The Tango runtime is under-emphasized in the presentation. In addition to providing the update_helper and query_helper methods and up-calling apply, the runtime also maintains a mapping from human friendly names to oids. Included in the mapping is the offset of the latest forget for each object. That update_helper and query_helper actually provide a more involved interface: we want to have a key so we can have only parts of an object update (e.g. different keys in a hash map) and we want to support restoring to historical snapshots.

TODO Explicate example in Durability subsection.

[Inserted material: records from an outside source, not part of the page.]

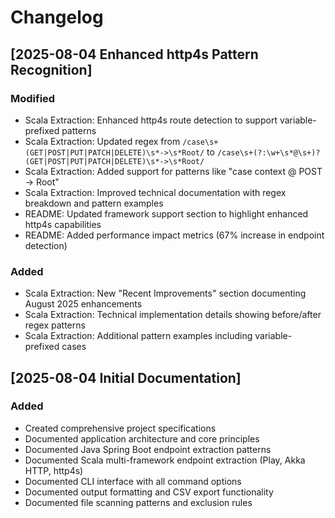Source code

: # Changelog

## [2025-08-04 Enhanced http4s Pattern Recognition]
### Modified
- Scala Extraction: Enhanced http4s route detection to support variable-prefixed patterns
- Scala Extraction: Updated regex from `/case\s+(GET|POST|PUT|PATCH|DELETE)\s*->\s*Root/` to `/case\s+(?:\w+\s*@\s+)?(GET|POST|PUT|PATCH|DELETE)\s*->\s*Root/`
- Scala Extraction: Added support for patterns like "case context @ POST -> Root"
- Scala Extraction: Improved technical documentation with regex breakdown and pattern examples
- README: Updated framework support section to highlight enhanced http4s capabilities
- README: Added performance impact metrics (67% increase in endpoint detection)

### Added
- Scala Extraction: New "Recent Improvements" section documenting August 2025 enhancements
- Scala Extraction: Technical implementation details showing before/after regex patterns
- Scala Extraction: Additional pattern examples including variable-prefixed cases

## [2025-08-04 Initial Documentation]
### Added
- Created comprehensive project specifications
- Documented application architecture and core principles
- Documented Java Spring Boot endpoint extraction patterns
- Documented Scala multi-framework endpoint extraction (Play, Akka HTTP, http4s)
- Documented CLI interface with all command options
- Documented output formatting and CSV export functionality
- Documented file scanning patterns and exclusion rules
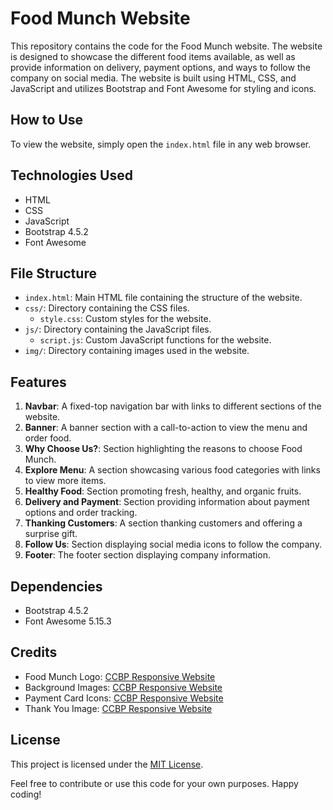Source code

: # Food Munch Website

This repository contains the code for the Food Munch website. The website is designed to showcase the different food items available, as well as provide information on delivery, payment options, and ways to follow the company on social media. The website is built using HTML, CSS, and JavaScript and utilizes Bootstrap and Font Awesome for styling and icons.

## How to Use

To view the website, simply open the `index.html` file in any web browser.

## Technologies Used

- HTML
- CSS
- JavaScript
- Bootstrap 4.5.2
- Font Awesome

## File Structure

- `index.html`: Main HTML file containing the structure of the website.
- `css/`: Directory containing the CSS files.
  - `style.css`: Custom styles for the website.
- `js/`: Directory containing the JavaScript files.
  - `script.js`: Custom JavaScript functions for the website.
- `img/`: Directory containing images used in the website.

## Features

1. **Navbar**: A fixed-top navigation bar with links to different sections of the website.
2. **Banner**: A banner section with a call-to-action to view the menu and order food.
3. **Why Choose Us?**: Section highlighting the reasons to choose Food Munch.
4. **Explore Menu**: A section showcasing various food categories with links to view more items.
5. **Healthy Food**: Section promoting fresh, healthy, and organic fruits.
6. **Delivery and Payment**: Section providing information about payment options and order tracking.
7. **Thanking Customers**: A section thanking customers and offering a surprise gift.
8. **Follow Us**: Section displaying social media icons to follow the company.
9. **Footer**: The footer section displaying company information.

## Dependencies

- Bootstrap 4.5.2
- Font Awesome 5.15.3

## Credits

- Food Munch Logo: [CCBP Responsive Website](https://d1tgh8fmlzexmh.cloudfront.net/ccbp-responsive-website/food-munch-img.png)
- Background Images: [CCBP Responsive Website](https://d1tgh8fmlzexmh.cloudfront.net/ccbp-responsive-website)
- Payment Card Icons: [CCBP Responsive Website](https://d1tgh8fmlzexmh.cloudfront.net/ccbp-responsive-website)
- Thank You Image: [CCBP Responsive Website](https://d1tgh8fmlzexmh.cloudfront.net/ccbp-responsive-website/thanking-customers-section-img.png)

## License

This project is licensed under the [MIT License](LICENSE).

Feel free to contribute or use this code for your own purposes. Happy coding!
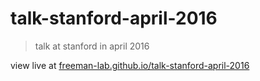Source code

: # talk-stanford-april-2016

> talk at stanford in april 2016

view live at [freeman-lab.github.io/talk-stanford-april-2016](http://freeman-lab.github.io/talk-stanford-april-2016/)

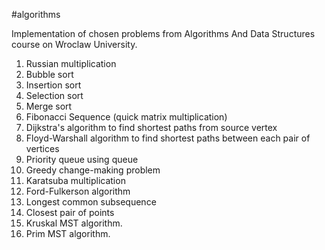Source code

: #algorithms

Implementation of chosen problems from Algorithms And Data Structures course on Wroclaw University.

1. Russian multiplication
2. Bubble sort
3. Insertion sort
4. Selection sort
5. Merge sort
6. Fibonacci Sequence (quick matrix multiplication)
7. Dijkstra's algorithm to find shortest paths from source vertex
8. Floyd-Warshall algorithm to find shortest paths between each pair of vertices
9. Priority queue using queue
10. Greedy change-making problem
11. Karatsuba multiplication
12. Ford-Fulkerson algorithm
13. Longest common subsequence
14. Closest pair of points
15. Kruskal MST algorithm.
16. Prim MST algorithm.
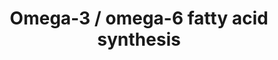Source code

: ---
annotations:
- type: Pathway Ontology
  value: fatty acid elongation pathway
- type: Pathway Ontology
  value: amino acid metabolic pathway
- type: Pathway Ontology
  value: fatty acid metabolic pathway
- type: Pathway Ontology
  value: unsaturated fatty acid biosynthetic pathway
- type: Pathway Ontology
  value: fatty acid omega degradation pathway
authors:
- DeSl
- Egonw
- Eweitz
description: New PW, homology converted
last-edited: 2021-11-26
organisms:
- Homo sapiens
redirect_from:
- /index.php/Pathway:WP4723
- /instance/WP4723
schema-jsonld:
- '@context': https://schema.org/
  '@id': https://wikipathways.github.io/pathways/WP4723.html
  '@type': Dataset
  creator:
    '@type': Organization
    name: WikiPathways
  description: New PW, homology converted
  keywords:
  - Arachidonic acid
  - PLA2G5
  - CoA(22:4)
  - CoA(22:5(4Z,7Z,10Z,13Z,16Z))
  - CoA(24:5(9Z,12Z,15Z,18Z,21Z))
  - 20:5(5Z,8Z,11Z,14Z,17Z)
  - 24:4(9Z,12Z,15Z,18Z)
  - PLA2G4B
  - CoA(22:6)
  - ELOVL2
  - ACOT2
  - ACOX3
  - gamma-Linolenic acid
  - PLA2G4A
  - CoA(24:4)
  - 22:5(7Z,10Z,13Z,16Z,19Z)
  - 22:4(7Z,10Z,13Z,16Z)
  - CoA(20:3(8Z,11Z,14Z))
  - ACSL1
  - ACSL4
  - 22:5(4Z,7Z,10Z,13Z,16Z)
  - PLA2G6
  - FADS2
  - CoA(18:3(9Z,12Z,15Z))
  - CoA(20:2(11Z,14Z))
  - 22:2(13Z,16Z)
  - CoA(20:5)
  - ACOX1
  - 20:4(8Z,11Z,14Z,17Z)
  - CoA(20:4(8Z,11Z,14Z,17Z))
  - Acot1
  - 24:6(6Z,9Z,12Z,15Z,18Z,21Z)
  - FADS1
  - 20:2(11Z,14Z)
  - CoA(24:6)
  - Bishomo-gamma-linolenic acid
  - CoA(18:4(6Z,9Z,12Z,15Z))
  - DHA
  - 24:5(9Z,12Z,15Z,18Z,21Z)
  - alpha-Linolenic acid
  - CoA(20:3(11Z,14Z,17Z))
  - CoA(24:5(6Z,9Z,12Z,15Z,18Z))
  - 24:5(6Z,9Z,12Z,15Z,18Z)
  - ELOVL5
  - CoA(18:2(9Z,12Z))
  - CoA(18:3(6Z,9Z,12Z))
  - Glycerophospholipids
  - CoA(22:5(7Z,10Z,13Z,16Z,19Z))
  - ACSL3
  - CoA(22:2)
  - Stearidonic acid
  - 20:3(11Z,14Z,17Z)
  - Linoleic acid
  - Arachidonoyl-CoA
  license: CC0
  name: Omega-3 / omega-6 fatty acid synthesis
seo: CreativeWork
title: Omega-3 / omega-6 fatty acid synthesis
wpid: WP4723
---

// Most of the methods that interact with the log would likely be presented async in actuality.

interface ICorfu {
    int Append(LogEntry entry);
    void Trim(int offset);
    LogEntry Read(int offset);
    int TailOffset(); // "Check"
}

interface ITangoObject {
    Unique Oid { get; }
    void Apply(Opaque value, int offset, Opaque? key);

    // They don't mention needing an up-call for this, but I'm not sure how else to do it.
    // There are alternative approaches that I can think of, but they seem more horrible than this.
    void ApplyCheckpoint(Opaque state, int offset);
    bool Conflicts(Opaque oldValue, Opaque newValue);
}

interface ITangoDirectory : ITangoObject {
    Entry getByOid(Unique oid);
    Entry getByName(string name);
    void put(Entry e); // or perhaps something more fine-grained
}

struct Entry {
    Unique Oid;
    string Name;
    int forgetOffset;
    int latestCheckpoint; // ??? I'm guessing this is tracked here.  This is safe to read stale in QueryHelper.
}

interface ITangoRuntime { 
    void UpdateHelper(Unique oid, Opaque value, Opaque? key); 
    void QueryHelper(Unique oid, int? stopOffset);
}

interface ITangoTransaction : ITangoRuntime {
    bool Commit(); // Both Commit and Abort can fail, though it would be surprising if Abort failed.
    bool Abort();
}

class TangoRuntime : ITangoRuntime, ITangoDirectory {
    void Checkpoint(Unique oid, Opaque state);
    void Forget(int offset);
    ITangoTransaction BeginTransaction();
}
// Register example as I would do it (not relying on thread-local state).
class TangoRegister<T> : ITangoObject where T : Opaque {
    private readonly Unique oid;
    private T value;

    public TangoRegister(Unique oid, T initialValue) {
        this.oid = oid; this.value = initialValue;
    }

    public Unique Oid { get { return oid; } }
    
    internal void Apply(Opaque value, int offset, Opaque? key) {
        this.value = (T)value;
    }

    internal void ApplyCheckpoint(Opaque state, int offset) {
        this.value = (T)state;
    }

    public void Checkpoint(TangoRuntime rt) {
        rt.Checkpoint(this.Oid, this.value);
    }

    public T Get(ITangoRuntime rt) {
        rt.QueryHelper(this.Oid);
        return this.value;
    }

    public void Set(ITangoRuntime rt) {
        rt.UpdateHelper(this.Oid, this.value, null);
    }
}
// Guess at (high-level) on-disk structure. (Ignoring "filling" as that's a detail of CORFU, not really Tango.)
union LogEntry {
    Update, CommitRecord, DecisionRecord, Checkpoint 
}

struct Update {
    Unique Oid;
    Opaque? Key; // Really this would be in the Value.  As the conflict mechanism is pluggable.
    Opaque Value;
    bool Deleted; // "Trimmed."  Not actually stored on disk in CORFU, but this isn't CORFU.
    bool Speculative; // An update that should be ignored, but will be referenced in a (successful) commit record.
}

struct CommitRecord {
    Set<int> ReadOffsets; // Probably most convenient to represent these sets as sorted lists, earliest offset first.
    Set<int> WriteOffsets;
}

struct DecisionRecord {
    int CommitRecordOffset;
    bool Succeeded;
}

struct Checkpoint {
    Unique Oid;
    Opaque State;
    int? PreviousCheckpointOffset; // This isn't suggested by the paper, but it may make sense...
    // Generally, you could imagine arbitrary indexing if you want to be able to quickly rollback to any point in time.
}

Layered Partitions

A minor nuisance when first reading is the placing of the failure handling sub-sections (in this and the next section). As you are reading it becomes clear that the proposed changes violate earlier assumptions. These are addressed, but not until the end of the sections.

Streaming CORFU

Evaluation

No real comments except that it would have been nice to see the latency and throughput figures with the batched sequencer for various batch sizes.